At His Feet

Saturday, October 8, 2011
"But Jesus often withdrew to lonely places and prayed" Luke 5:16

This is exactly what I have been doing the last few weeks. I wish I had the words to tell you what has been going on, but the truth is a time came where all the raw emotions of this adoption journey came out, judgement was placed by people who don't even know me, words were said that hurt, and I found myself at the lowest place I have ever been since starting this adoption journey almost a year ago...........it was then that I found myself at the Father's feet, surrendering all the hurt, pain, fear and worry to him!! To say the last few weeks have been amazing would be an understatement!! To withdraw myself from all the business of the world and just find comfort and solace in the Almighty Father who is the same yesterday and today, has been amazing. These last few weeks have been filled with prayer (LOTS of it) and scripture reading and just spending time with the one who created me, the one who knows my hopes and dreams. It's funny how the devil uses our insecurities against us, but when we make the decision to stop allowing him to have control, God is able to do wonderful things. I allowed Satan control for too long over my insecurities.

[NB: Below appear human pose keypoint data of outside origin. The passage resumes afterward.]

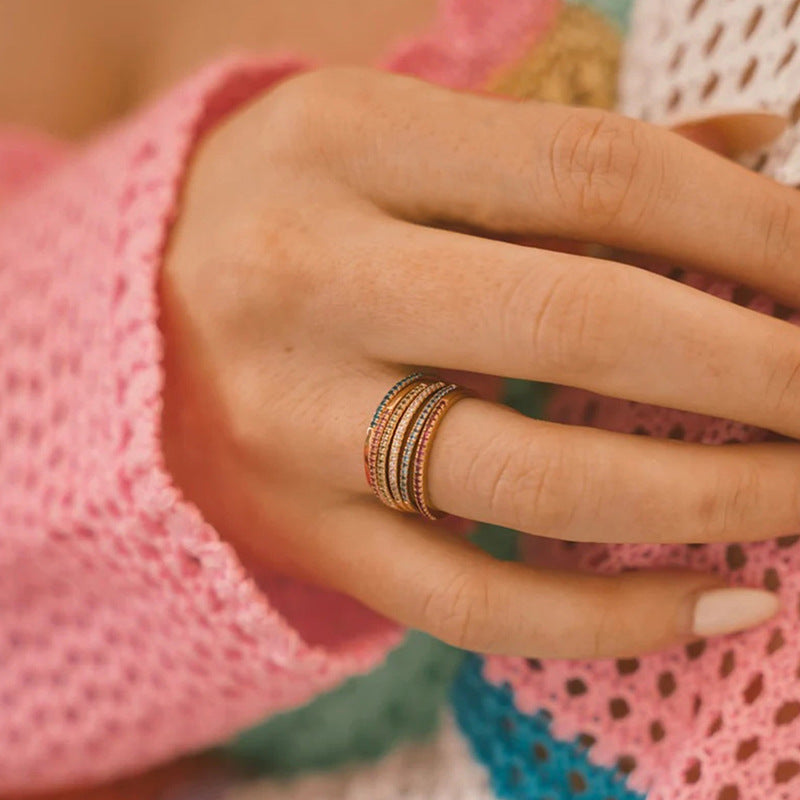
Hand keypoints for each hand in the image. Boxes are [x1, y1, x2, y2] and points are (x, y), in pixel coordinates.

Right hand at [160, 67, 799, 658]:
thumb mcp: (399, 139)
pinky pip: (469, 599)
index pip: (595, 177)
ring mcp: (297, 422)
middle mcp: (309, 281)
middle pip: (581, 326)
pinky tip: (718, 599)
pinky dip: (610, 617)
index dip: (753, 229)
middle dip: (762, 368)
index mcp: (345, 145)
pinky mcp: (300, 528)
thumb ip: (569, 153)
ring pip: (536, 480)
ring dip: (713, 495)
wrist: (127, 312)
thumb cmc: (288, 206)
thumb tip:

While I am still a work in progress and I pray daily that my strength comes from HIM, I know that my future is bright and that there will be a day that I am standing in Ethiopia, preparing to meet my son and by God's Grace there will soon be a day where I have him home and in my arms forever. Until that day I will keep my eyes focused on the ONE who matters most, the one who pierced my heart for the orphans and adoption years ago and not the people of this world who want to tear me down.

Heavenly Father, I pray tonight that you continue to give me strength to walk this journey with your eyes, seeing past the hurt through to the person and instead of allowing their comments to control me, I pray I take that time and opportunity to pray for them. Praying that they too will have a heart for your children all over the world. May we all see past what the world says and thinks and see solely with your eyes and your heart. Watch over Silas Father, keep him safe until he is in my arms forever.